Волков: Кажется, ваш спектакль тогда проходил через какие-то особенные мучения? Кромсали вдоль и поперек?
Евтушенко: Да ужас! Ужас! И все равно – это был обвальный успех! И вот что интересно. Мы ведь делали политическую пьесу из поэмы «Под кожей статуи Свободы». Вы ведь понимаете, что там всё правда, и про Америку тоже. Но в Москве она читалась, разумеется, совсем по-другому.
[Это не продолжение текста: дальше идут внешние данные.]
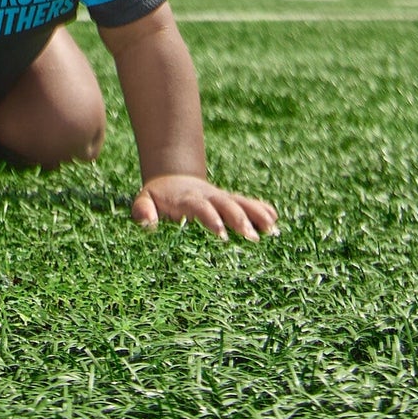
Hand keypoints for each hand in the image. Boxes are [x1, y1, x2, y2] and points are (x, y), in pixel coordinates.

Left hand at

Волков: Да, как аллегория.
Евтушенко: И вдруг «The New York Times» печатает статью. Я знал хорошо Хедрика Смита, их корреспондента в Москве, который написал книгу «Русские». Мы с ним дружили, он прекрасно разбирался в тонкостях нашей жизни. Но его в тот момент не было, он был в отпуске. И какой-то новый, совершенно неизвестный человек написал: «Гигантский успех антиамериканского хита в Театре на Таганке». Я был просто возмущен! Я отправил в редакцию письмо, что не могу написать ни антирусскую, ни антиамериканскую – никакую анти-какого-то народа пьесу: «Вы просто ничего не поняли. Это пьеса, которая говорит обо всех проблемах, которые мучают разные страны». Больше уже я не мог написать, потому что это был бы самодонос. Приехал Смит, и я ему пожаловался: «Ну кто у вас там написал такую статью?» – «Ах, русские, как тяжело с вами работать! Конечно, это и про Америку правда. Но это же всё и про вас одновременно, и про всё человечество про наше. Но, Жень, ты понимаешь, если я напишу всё, что думаю про твою пьесу, у вас же ее снимут сразу!»